The people here live not just near the river, and not even on the river, but practically IN the river. Even in towns, they use the river for transport, for back yard, for farming (fish and ducks), for cleaning. And in the countryside, the river comes for a visit rather frequently, judging by the many flooded front yards that we witnessed. Seems that the people are so used to it, they don’t even try to fight it. Some of the places we rode through didn’t even have a road other than a muddy bike path to speak of, the river was their ‘highway network’. Seeing a local manipulate the motorboat rudder with his/her feet, or in a split second diving under the water to fix something on the bottom, leaves no doubt that they are part of the river.


The tour was very well arranged, and different bike and boat segments connected seamlessly taking us through the delta. Biking through the network of canals that make up the delta (most natural and some man-made), we passed through areas that don’t normally see tourists, witnessing many scenes that were most certainly original. A woman doing laundry in the river’s muddy waters… fishing boats employing all kinds of fishing methods… many monkey bridges, which are nothing but a couple of sticks of bamboo tied together and extended across the water, with just one support rail made of a thin strand of bamboo on one side… suddenly, we come across what looks like a warehouse chock-full of bananas – apparently this is the ‘export warehouse’; locals from all around the area bring down their crop, some by boat, some by motorbike, some by bicycle, and it’s then taken down the river in large boats and exported… no Del Monte here!

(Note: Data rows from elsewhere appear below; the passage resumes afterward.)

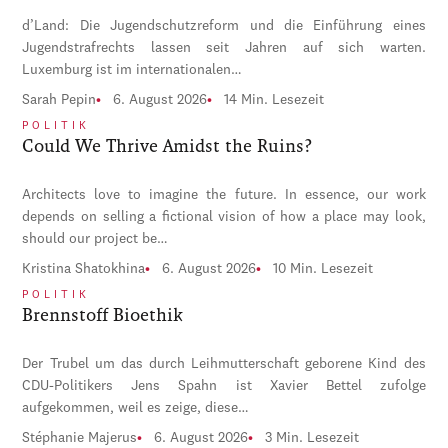
d’Land: Die Jugendschutzreform und die Einführung eines
Jugendstrafrechts lassen seit Jahren auf sich warten.
Luxemburg ist im internationalen…
Sarah Pepin
6. August 2026
14 Min. Lesezeit
POLITIK
Could We Thrive Amidst the Ruins?
Architects love to imagine the future. In essence, our work
depends on selling a fictional vision of how a place may look,
should our project be…
Kristina Shatokhina
6. August 2026
10 Min. Lesezeit
POLITIK
Brennstoff Bioethik
Der Trubel um das durch Leihmutterschaft geborene Kind des
CDU-Politikers Jens Spahn ist Xavier Bettel zufolge
aufgekommen, weil es zeige, diese…
Stéphanie Majerus
6. August 2026
3 Min. Lesezeit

The most 'wholesale' food operation that I've seen here, other than the banana house, was the floating market in Can Tho. Wholesale boats from different villages come to offload their produce to smaller middlemen (no retail purchases happen here). Each seller boat (the big boats in the picture) specializes in a certain kind of produce, which they display on a raised pole. The sellers are lucky to offload their freight over a couple of days; sometimes it may take up to a week for them to sell out, thus allowing them to go back. All this time, plus the journey to- and from their village, they live on the boat.


The people here are very friendly and usually in a genuine way, and the children are just such a joy. Even when we were riding through some serious mud following a major storm the night before, and on very little sleep as the island ‘guesthouse’ we stayed in, with its leaking roof and no walls, wasn’t the definition of restful sleep, I couldn't help but smile at cheerful ‘hello!’ from just about every house we passed, sometimes unable to even see the little person on the other side from behind the fruit trees planted in front of the house. I’ve witnessed scenes of kindness from the locals that were certainly not financially motivated, like when one of the people in our group, a young Australian woman on her honeymoon, had her bike slip in the mud and got herself a bit dirty. As she was walking towards us with her bike, the woman in the nearby house took out a dish with some water and a rag, gesturing to her to come over and clean up. As she did, the local woman, assisted by our tourguide, complimented her on her pasty white complexion, which is much prized in this part of the world.


I'm writing this from Chau Doc, having traveled from Hanoi in Northern Vietnam to this delta town near the border with Cambodia. I can already see bits of what awaits across the border, as Chau Doc has a sizable Khmer population, as easily recognized by its distinctly non-Latin alphabet (Vietnam, luckily for us westerners, uses a modified Latin alphabet). Tomorrow, I take a boat across the border, to Cambodia's capital Phnom Penh.